Enabling them to exploit Azure’s Serial Console on VMs for persistent installation of remote management software and covert surveillance through Azure Extensions.

UNC3944, an identified threat group, has been actively operating since May 2022, as reported by Mandiant. Their primary objective is to extract sensitive data from targeted organizations by leveraging the cloud computing service of Microsoft.

The notorious UNC3944 group, known for its malicious activities, was previously linked to the development of the following toolkits:-

  • STONESTOP loader
  • POORTRY kernel-mode driver 

While all these tools were specifically designed to disable security software, they were a significant threat to computer systems.

Initial Access

Here, to sign their kernel drivers, the threat actors have utilized stolen Microsoft hardware developer accounts through which they operated their proceedings.

For initial access, the threat actors primarily rely on the compromised credentials of administrators or other privileged accounts.

The attacker uses SMS phishing and SIM swapping to impersonate privileged users and deceive help desk agents into providing multi-factor reset codes.

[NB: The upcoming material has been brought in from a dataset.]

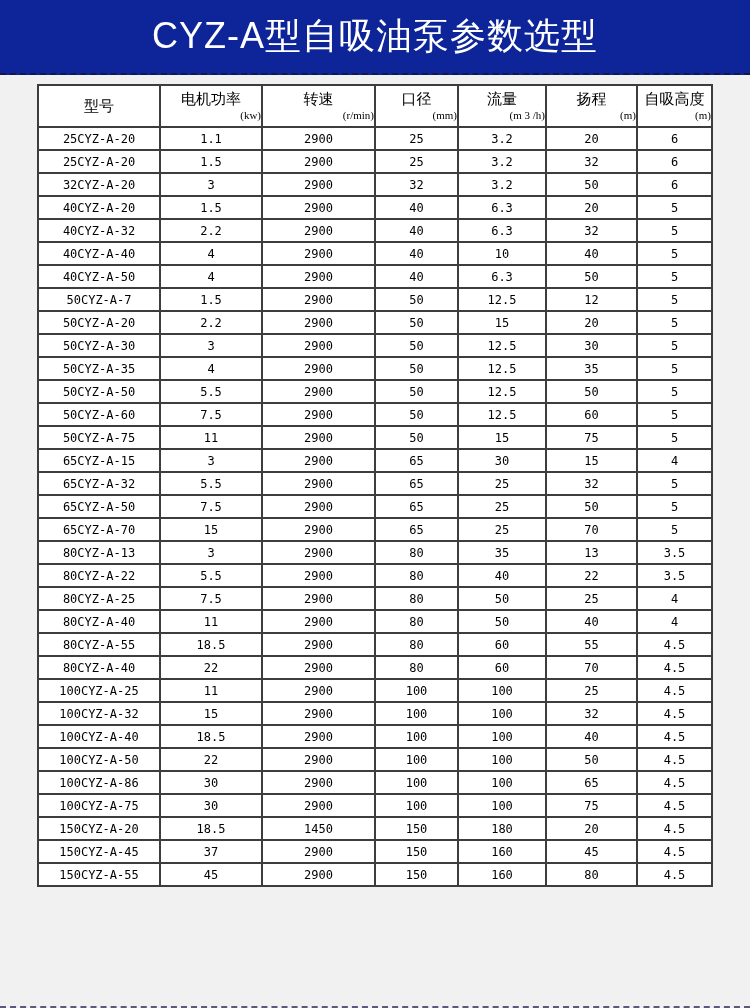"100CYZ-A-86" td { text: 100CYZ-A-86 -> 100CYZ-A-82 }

Still, Mandiant lacks sufficient data to identify the specifics of the SIM swapping technique.

Here below, we have mentioned all the extensions used by the attackers:-

  • Azure Network Watcher
  • Guest Agent Automatic Log Collection
  • VMSnapshot 
  • Guest configuration

Technical Analysis

UNC3944 employs Azure Extensions during the subsequent attack phase, employing covert surveillance and information-gathering techniques to camouflage their malicious activities as ordinary daily operations, effectively blending in with everyday activities.

Azure Extensions are additional features and services designed to enhance the functionality and automation of Azure VMs, offering an array of additional capabilities and task-automating options when integrated.

By being executed within the virtual machine and primarily utilized for legitimate intentions, these extensions possess an inherent stealthiness, making them appear less suspicious.

The threat actor exploited the inherent capabilities of Azure diagnostic extensions, specifically the “CollectGuestLogs” function, to gather log files from the compromised endpoint.

For direct administrative console access to virtual machines, UNC3944 leverages Azure Serial Console. This enables the threat actors to operate the serial port to execute commands via command prompt.

Mandiant’s observation reveals that the initial action taken by intruders is executing the “whoami” command to determine the active user and acquire essential data for advancing their exploitation tactics.

The threat actors employ PowerShell to bolster their presence on the virtual machine (VM) and deploy various remote administrator tools intentionally omitted from the report.

UNC3944 plans to establish a covert and continuous connection to their C2 server through a reverse SSH tunnel. This allows them to evade security measures by configuring port forwarding to enable direct access to an Azure VM via Remote Desktop.

Upon gaining unauthorized access to a target virtual machine (VM), the attacker creates a new process, specifically C:WindowsSystem32sacsess.exe, which subsequently triggers the execution of cmd.exe. 

Within the command prompt, the attacker executes the “whoami” command, revealing the username of the currently active user.

The rise of Living off the Land attacks, leveraging built-in tools to avoid detection, highlights the expanding threat landscape beyond the operating system layer, as demonstrated by attackers’ innovative utilization of the serial console.

Mandiant advises organizations to limit remote administration access and refrain from using SMS as a multifactor authentication option whenever feasible to enhance security measures. 

This recommendation aims to mitigate potential risks by reducing exposure to unauthorized access and enhancing authentication protocols.